Exercise material:
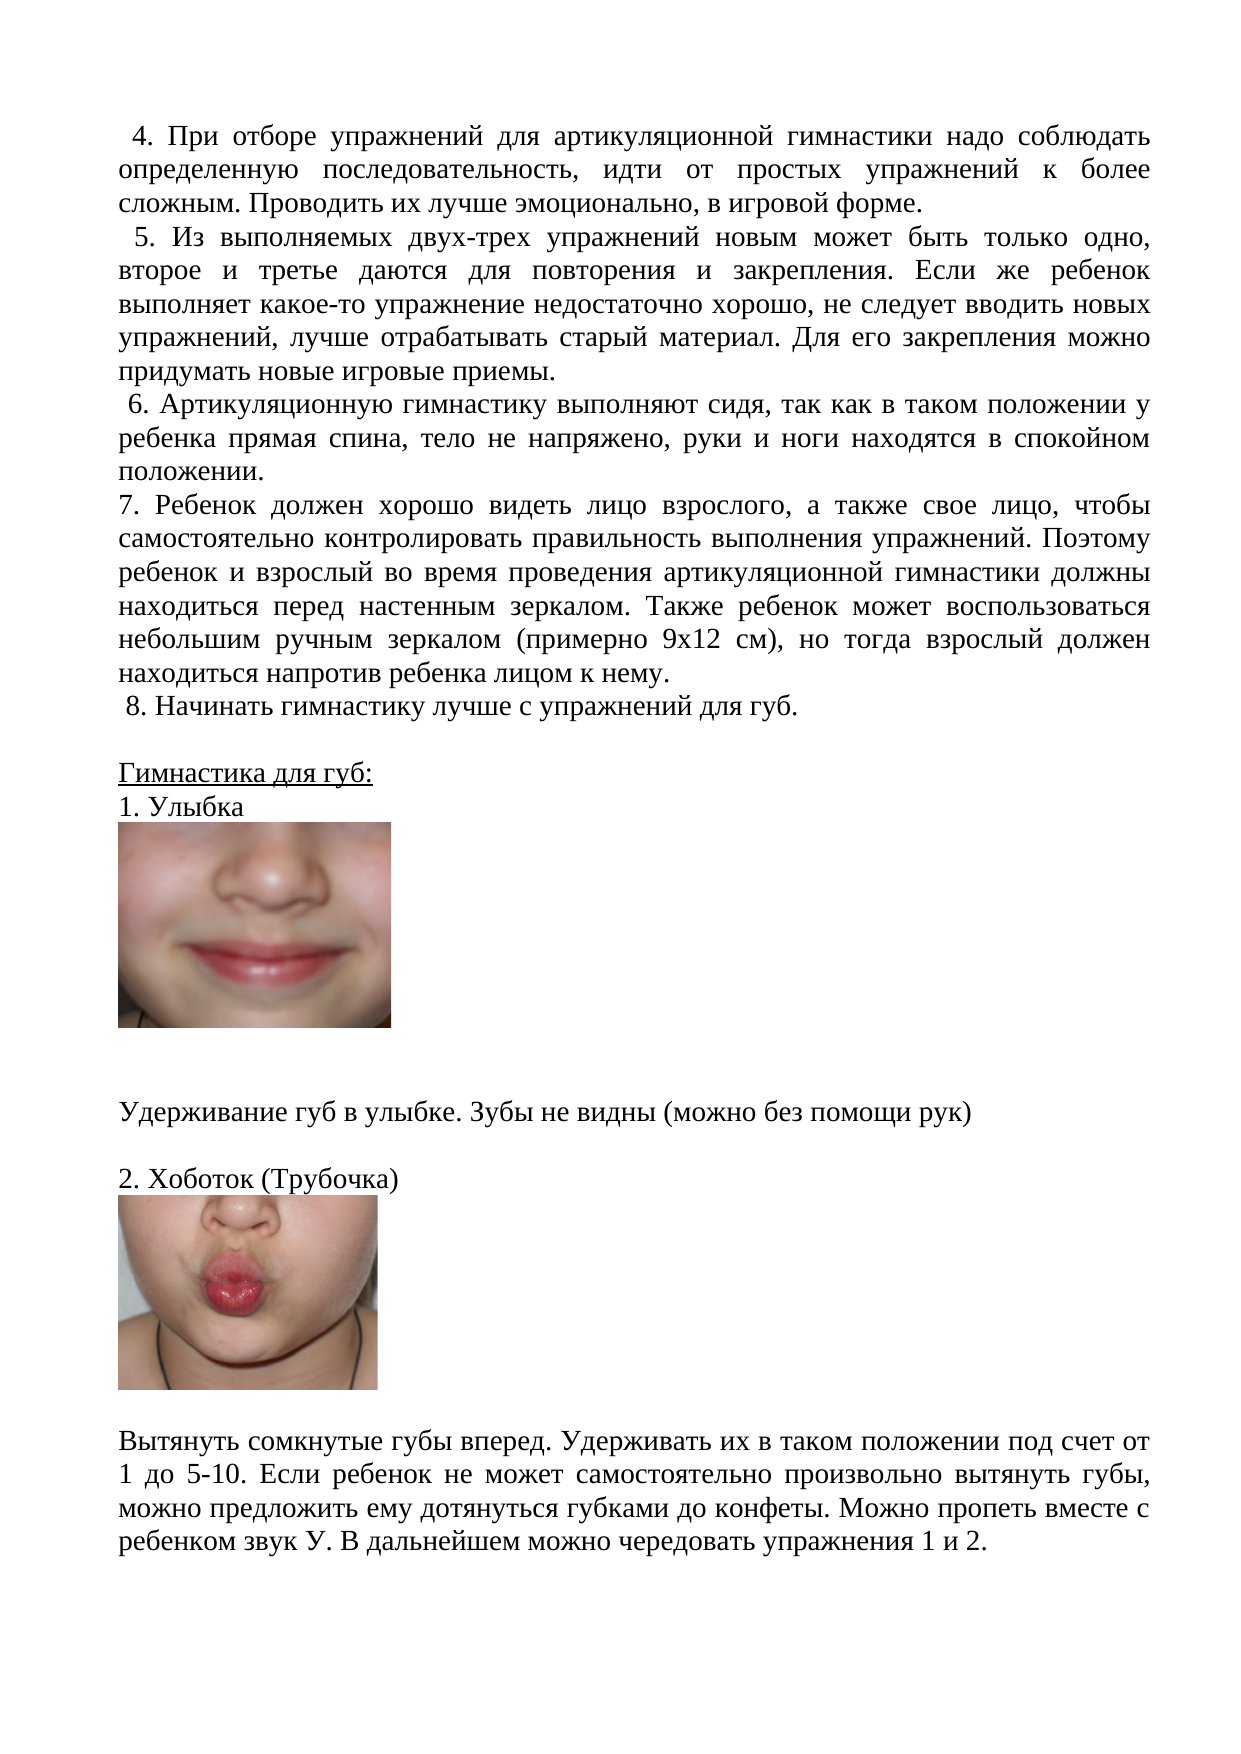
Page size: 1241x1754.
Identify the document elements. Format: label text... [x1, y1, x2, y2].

text 7. Ребенок должен хорошо видеть лицо взрослого, а также свое лицо, чтобы самостоятельно контролировать правильность выполнения упражнений. Поэтому ребенок и взрослый во время проведения артикуляционной гимнастики должны находиться перед настенным зеркалом. Также ребенок может воспользоваться небольшим ручным зеркалом (примерно 9х12 см), но тогда взрослый должен находиться напротив ребенка лицом к нему. [118, 487, 1152, 688]
picture [118, 822, 392, 1028]
text 4. При отборе упражнений для артикуляционной гимнастики надо соблюдать определенную последовательность, идти от простых упражнений к более сложным. Проводить их лучше эмоционально, в игровой форме. [118, 118, 1152, 219]
text 2. Хоботок (Трубочка) [118, 1161, 1152, 1195]
text Вытянуть сомкнутые губы вперед. Удерживать их в таком положении под счет от 1 до 5-10. Если ребенок не может самостоятельно произвольно вытянуть губы, можно предложить ему дотянуться губками до конфеты. Можно пропеть вместе с ребенком звук У. В дальнейшем можно чередовать упражнения 1 и 2. [118, 1423, 1152, 1557]
text Гимнастика для губ: [118, 755, 1152, 789]
text Удерживание губ в улыбке. Зубы не видны (можно без помощи рук) [118, 1094, 1152, 1128]
text 6. Артикуляционную гимнастику выполняют сидя, так как в таком положении у ребенка прямая спина, тело не напряжено, руки и ноги находятся в спокойном положении. [118, 386, 1152, 487]
picture [118, 1195, 378, 1390]
text 1. Улыбка [118, 789, 1152, 822]
text 5. Из выполняемых двух-трех упражнений новым может быть только одно, второе и третье даются для повторения и закрепления. Если же ребенок выполняет какое-то упражнение недостаточно хорошо, не следует вводить новых упражнений, лучше отрабатывать старый материал. Для его закрепления можно придумать новые игровые приемы. [118, 219, 1152, 386]
text 8. Начинать гимнастику лучше с упражнений для губ. [118, 688, 1152, 722]
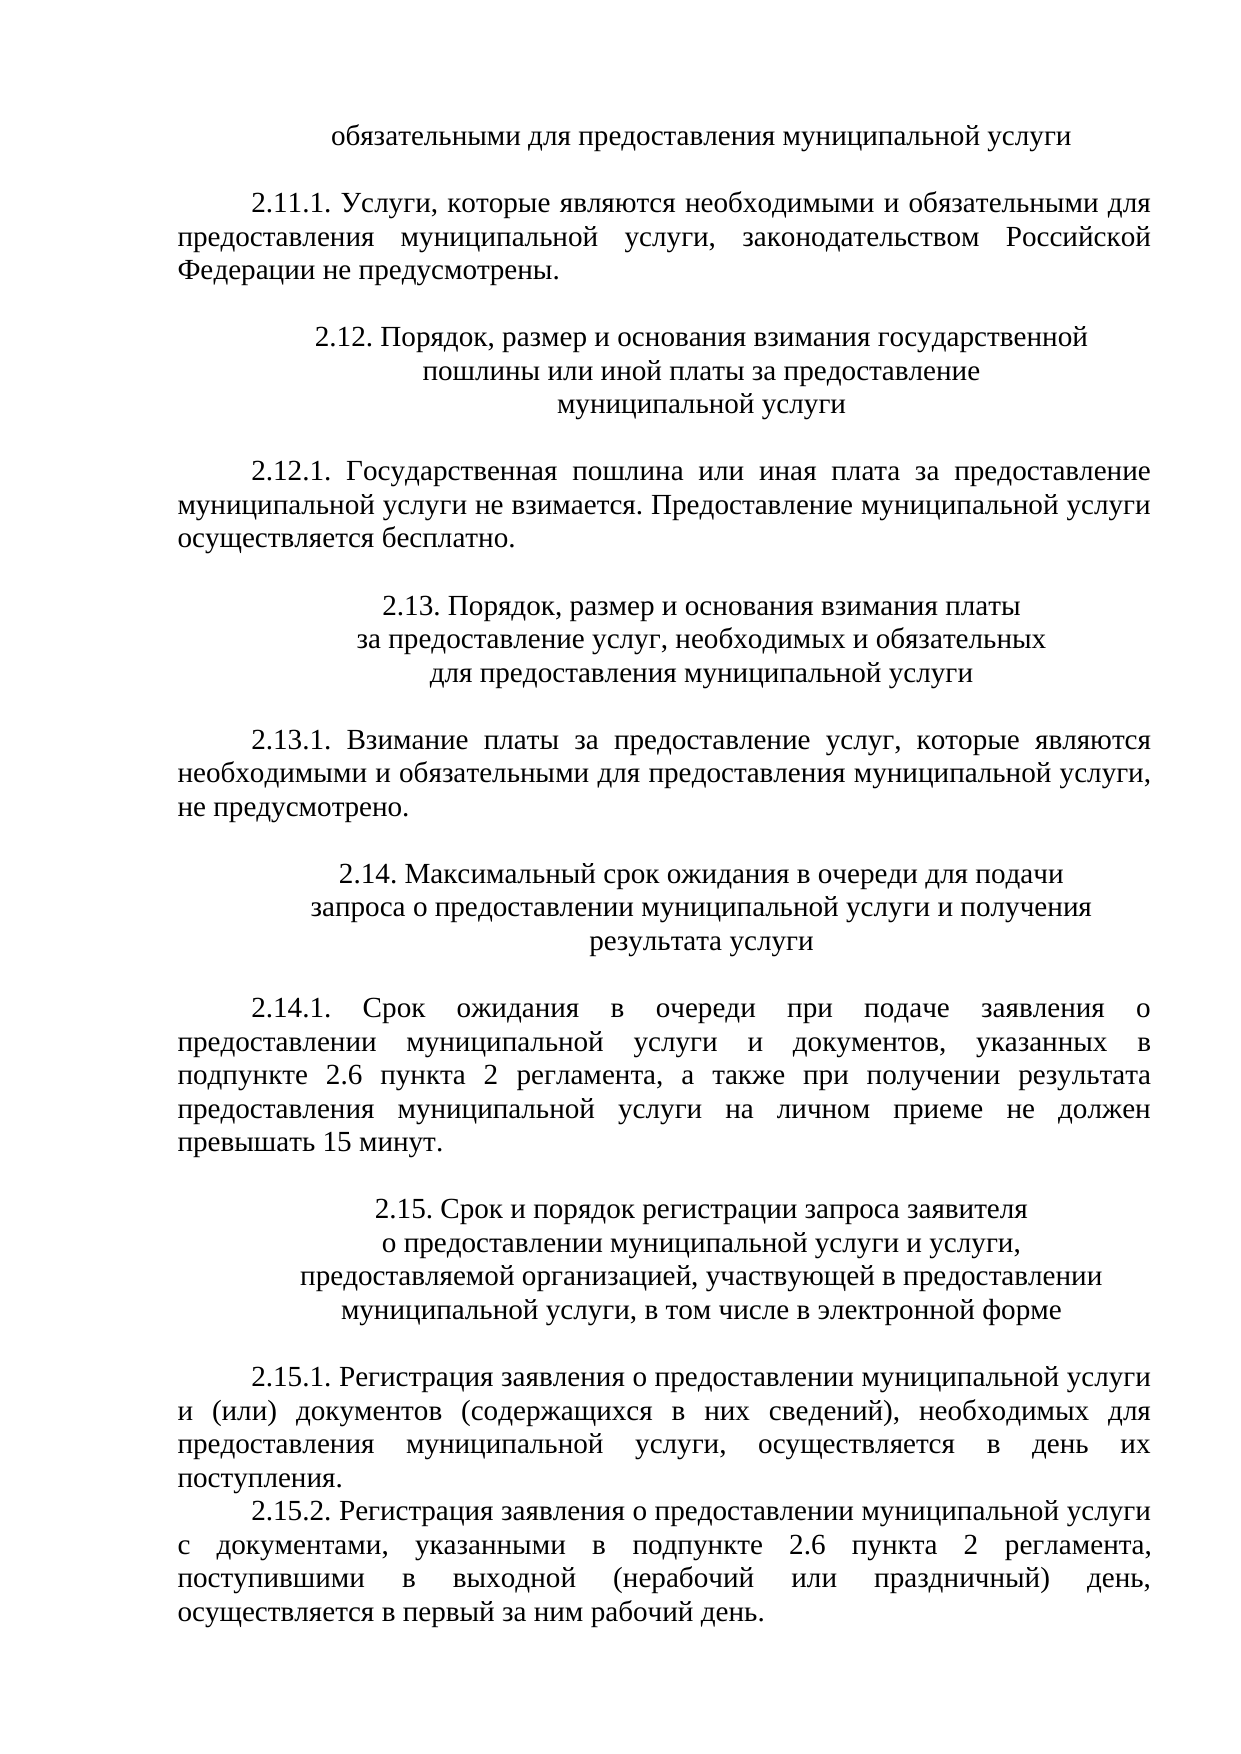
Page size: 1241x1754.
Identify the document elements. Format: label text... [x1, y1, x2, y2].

Exercise aim: Apart from the pictures, every line above must be printed exactly.

Solution:
Page size: 1241x1754.
Identify the document elements. Format: label text... [x1, y1, x2, y2].

text 7. Ребенок должен хорошо видеть лицо взрослого, а также свое лицо, чтобы самостоятельно контролировать правильность выполнения упражнений. Поэтому ребенок и взрослый во время проведения артикуляционной гимнастики должны находиться перед настенным зеркалом. Также ребенок может воспользоваться небольшим ручным зеркалом (примерно 9х12 см), но тогда взрослый должен находиться напротив ребенка лицом к нему. [118, 487, 1152, 688]
picture [118, 822, 392, 1028]
text 4. При отборе упражнений для артикуляционной гимнастики надо соблюдать определенную последовательность, идти от простых упражнений к более сложным. Проводить их лучше эмоционально, в игровой форме. [118, 118, 1152, 219]
text 2. Хоботок (Трубочка) [118, 1161, 1152, 1195]
text Вытянуть сомкнутые губы вперед. Удерживать их в таком положении под счет от 1 до 5-10. Если ребенок не может самостоятельно произвольно вытянуть губы, можно предложить ему дотянуться губками до конфеты. Можно пропеть вместе с ребенком звук У. В дальнейшем можно чередовать упражнения 1 и 2. [118, 1423, 1152, 1557]
text Гимнастика для губ: [118, 755, 1152, 789]
text Удерживание губ в улыбке. Зубы не видны (можно без помощи рук) [118, 1094, 1152, 1128]
text 6. Артикуляционную гимнастику выполняют сидя, так как в таком положении у ребенка прямая спина, тело не напряжено, руки и ноги находятся в спокойном положении. [118, 386, 1152, 487]
picture [118, 1195, 378, 1390]
text 1. Улыбка [118, 789, 1152, 822]
text 5. Из выполняемых двух-трех упражнений новым может быть только одно, второе и третье даются для повторения и закрепления. Если же ребенок выполняет какое-то упражнение недостаточно хорошо, не следует вводить новых упражнений, лучше отрабатывать старый материал. Для его закрепления можно придумать новые игровые приемы. [118, 219, 1152, 386]
text 8. Начинать гимнастику лучше с упражнений для губ. [118, 688, 1152, 722]
Page size: 1241x1754.
Identify the document elements. Format: label text... [x1, y1, x2, y2].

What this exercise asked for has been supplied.